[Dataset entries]

* * * * *

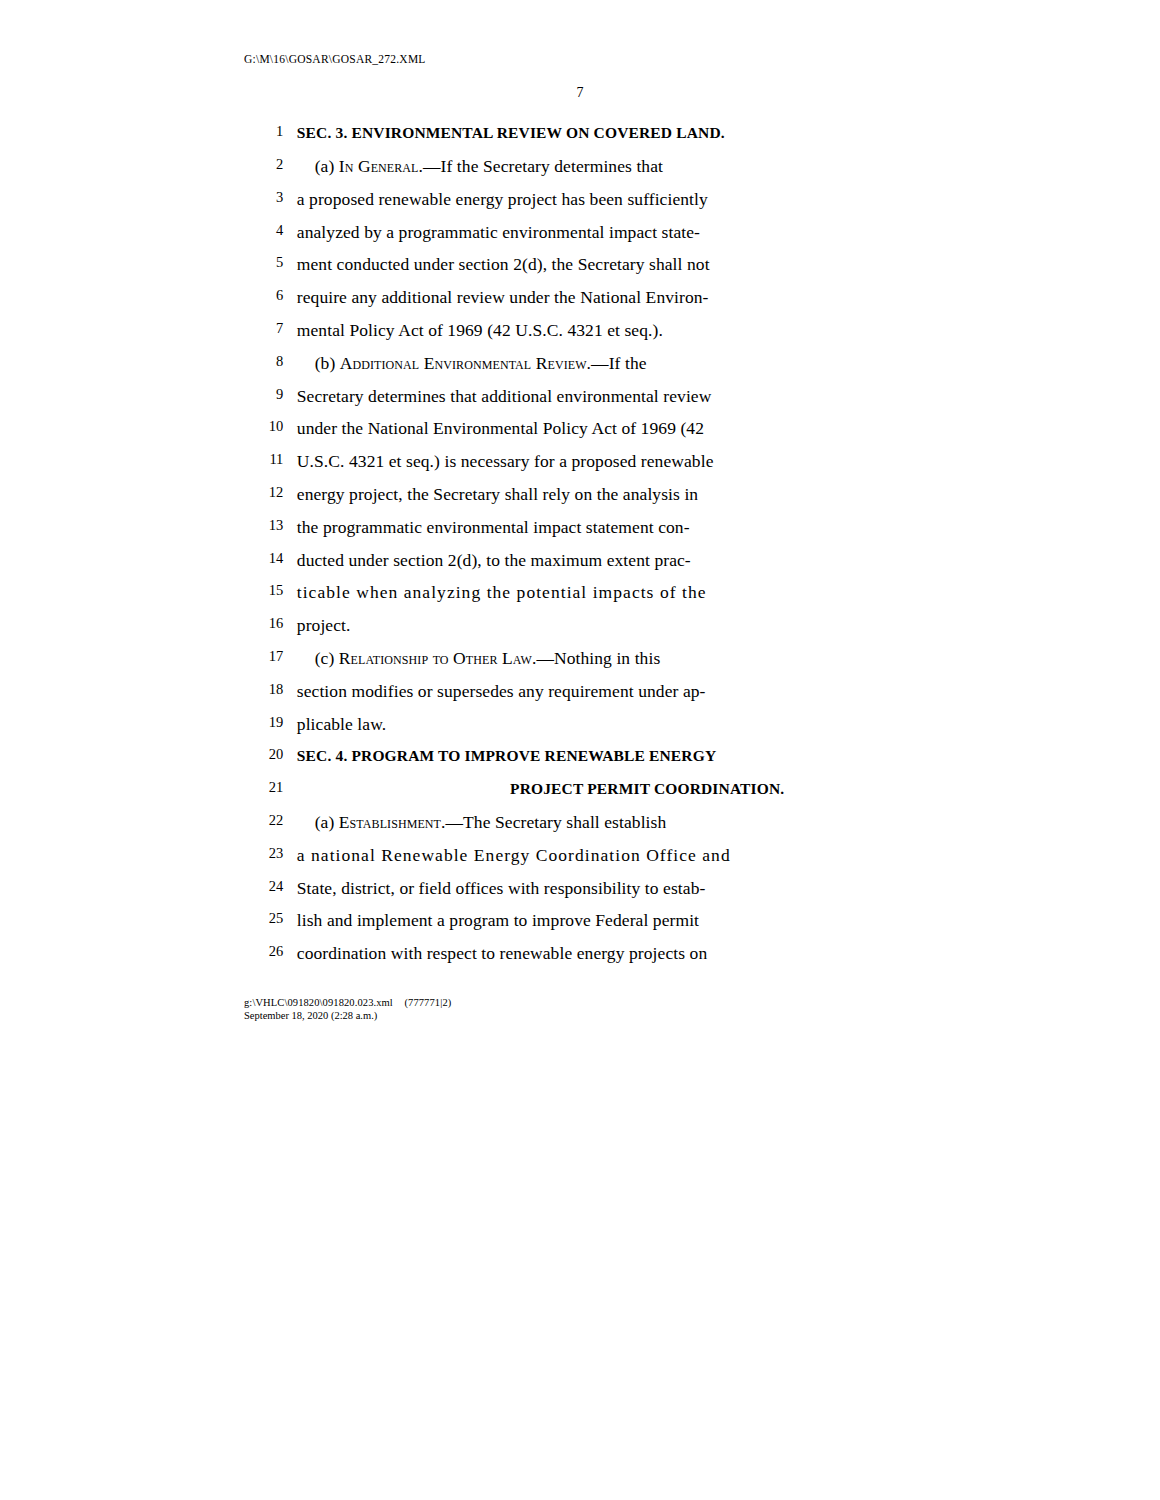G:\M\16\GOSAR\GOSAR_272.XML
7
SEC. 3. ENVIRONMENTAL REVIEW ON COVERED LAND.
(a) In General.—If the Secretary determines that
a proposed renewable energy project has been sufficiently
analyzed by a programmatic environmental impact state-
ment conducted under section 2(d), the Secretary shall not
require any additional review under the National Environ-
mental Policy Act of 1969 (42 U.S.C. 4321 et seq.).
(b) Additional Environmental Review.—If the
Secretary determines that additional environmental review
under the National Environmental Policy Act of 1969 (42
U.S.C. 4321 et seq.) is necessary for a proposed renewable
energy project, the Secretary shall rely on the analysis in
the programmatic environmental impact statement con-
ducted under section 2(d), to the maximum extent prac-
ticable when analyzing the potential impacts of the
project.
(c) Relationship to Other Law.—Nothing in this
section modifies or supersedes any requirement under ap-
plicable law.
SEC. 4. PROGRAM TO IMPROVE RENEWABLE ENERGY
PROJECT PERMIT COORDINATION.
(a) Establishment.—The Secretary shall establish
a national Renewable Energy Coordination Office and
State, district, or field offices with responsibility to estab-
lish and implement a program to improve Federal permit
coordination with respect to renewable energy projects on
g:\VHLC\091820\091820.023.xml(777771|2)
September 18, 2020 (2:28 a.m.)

* * * * *

WHAT NEEDS TO BE DONE
Find the lines above that contain the word "programmatic" and collect them.

WORKED SOLUTION
analyzed by a programmatic environmental impact state-
the programmatic environmental impact statement con-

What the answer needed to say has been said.